Friday, October 10, 2008

Sex, Love, and Lies at Sixty

It's like this. I've been writing, feeling good; my nipples are islands with clear water surrounding, separate from adjacent land; thoughts about a writer/photographer who says I have a sweet soul. "Hey man, you haven't read my words," I write, and he says he has; he's read my work online. "Oh no," I write, "I was just a baby then, hadn't learned the art of deep throat. I can now tickle myself to death with the tip of a cock." Actually I never wrote those words. The man is a librarian, requests commentators on his blog to refrain from writing profanities --- you mean muf, fuck, cunt, vagi burger and side dishes like ass fucking or political shit --- Bush, Cheney, Lenny Kay, Randy Best, and the rest of those hoodlums?

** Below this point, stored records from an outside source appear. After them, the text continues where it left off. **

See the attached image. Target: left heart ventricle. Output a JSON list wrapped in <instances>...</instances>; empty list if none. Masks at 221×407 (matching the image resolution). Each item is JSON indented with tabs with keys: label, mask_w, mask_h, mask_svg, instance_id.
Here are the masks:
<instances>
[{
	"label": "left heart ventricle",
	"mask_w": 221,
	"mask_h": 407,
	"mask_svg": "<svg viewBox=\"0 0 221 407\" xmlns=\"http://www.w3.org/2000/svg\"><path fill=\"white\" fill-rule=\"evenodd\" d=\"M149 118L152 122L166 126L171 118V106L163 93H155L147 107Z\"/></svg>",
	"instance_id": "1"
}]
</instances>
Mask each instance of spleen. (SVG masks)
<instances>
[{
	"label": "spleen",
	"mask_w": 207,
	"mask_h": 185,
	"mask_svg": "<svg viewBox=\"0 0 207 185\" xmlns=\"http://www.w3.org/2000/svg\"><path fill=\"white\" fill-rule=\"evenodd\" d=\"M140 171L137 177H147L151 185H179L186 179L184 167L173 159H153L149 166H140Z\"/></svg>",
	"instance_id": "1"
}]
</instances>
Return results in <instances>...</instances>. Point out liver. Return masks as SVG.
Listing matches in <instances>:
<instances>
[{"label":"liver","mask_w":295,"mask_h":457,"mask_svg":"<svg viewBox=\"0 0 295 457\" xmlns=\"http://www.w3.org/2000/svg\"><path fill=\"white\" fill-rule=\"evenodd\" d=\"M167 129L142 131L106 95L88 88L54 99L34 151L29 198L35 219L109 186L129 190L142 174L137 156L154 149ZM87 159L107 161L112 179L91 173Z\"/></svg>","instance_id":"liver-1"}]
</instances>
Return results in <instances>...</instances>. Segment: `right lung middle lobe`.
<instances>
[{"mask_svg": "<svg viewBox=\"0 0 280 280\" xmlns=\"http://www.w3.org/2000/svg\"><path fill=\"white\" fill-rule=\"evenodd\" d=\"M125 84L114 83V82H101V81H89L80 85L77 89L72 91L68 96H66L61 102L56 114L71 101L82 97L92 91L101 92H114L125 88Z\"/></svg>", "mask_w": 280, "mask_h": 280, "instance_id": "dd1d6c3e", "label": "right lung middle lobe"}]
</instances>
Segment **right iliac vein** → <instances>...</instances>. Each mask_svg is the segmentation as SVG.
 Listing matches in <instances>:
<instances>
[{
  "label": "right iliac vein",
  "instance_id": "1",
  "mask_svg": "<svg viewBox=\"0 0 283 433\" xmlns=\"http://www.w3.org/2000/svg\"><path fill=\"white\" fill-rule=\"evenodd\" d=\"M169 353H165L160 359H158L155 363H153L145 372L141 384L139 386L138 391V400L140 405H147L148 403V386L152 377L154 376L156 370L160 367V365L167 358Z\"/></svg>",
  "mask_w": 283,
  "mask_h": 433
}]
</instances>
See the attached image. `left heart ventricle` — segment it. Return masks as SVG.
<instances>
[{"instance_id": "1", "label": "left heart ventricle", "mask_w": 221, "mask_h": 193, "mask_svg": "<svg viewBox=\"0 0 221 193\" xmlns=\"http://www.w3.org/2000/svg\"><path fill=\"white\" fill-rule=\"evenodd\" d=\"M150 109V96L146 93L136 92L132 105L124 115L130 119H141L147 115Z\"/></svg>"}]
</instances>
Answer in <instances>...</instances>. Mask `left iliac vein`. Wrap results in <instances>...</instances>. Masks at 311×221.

The photographer says my past comes with me, informs my present, and motivates me to pursue my future. Which is fine with me because I want to share sex and life at sixty and beyond, sort of a head's up, although I'm not the one with the cock and I can say I've seen a few, closing my eyes to summon up images of favorites. Skinny cocks have no heart; it's the thicker ones whose hearts beat out uncommon tunes. And balls, well, balls will give your truth away every time: snug walnut balls held tightly up, refusing to leave home, or those wondrous spreading ones, rambling with lives of their own.

Anyhow, one morning (or did I say night?), I was chatting with my daughter Lisa who has been my muse since her birth and probably before. "Lisa, honey," I said. "I have an idea for a new blog."

She turned in her teak chair that is part of an outdoor set I use indoors so I can imagine sitting en famille somewhere in Southern France, while I'm washing dishes upstairs in this ancient downtown Toronto house. "And what about your other one? You shoving that one?"

"I knew you were going to say that" I said. "It's a blog, exercise, like warming up at the gym before hardcore training. You see?"

Lisa wasn't convinced.

Monday, October 6, 2008

Sex, Love, and Politics: Intro, Part 1

Two days ago, sometime in the morning, I was sitting on the toilet where I often do most of my most profound thinking --- also in the shower, driving, and sleeping. This mind will not stay still which is why I resist bathing, am troubled with a distended bladder, disturbed sleep, siphon my meager savings toward automobile repair, and fart a lot. And I thought of the article Garth sent me. Of course his real name isn't Garth; he's a financial whizz with an online presence, twenty-two years younger than I am, and he's got the sweetest pair of spreading balls I've ever seen or sucked.

The title of the article was "The Thrill is Gone." Something about aging and the related emotional levelling off. I thought about that for a while and reached a grand realization two days ago after releasing a four-hour span of accumulated urine.

Later in the day, after supper, I spoke to Lisa my cool daughter who lives in the main floor unit of this ninety-six years old Victorian house.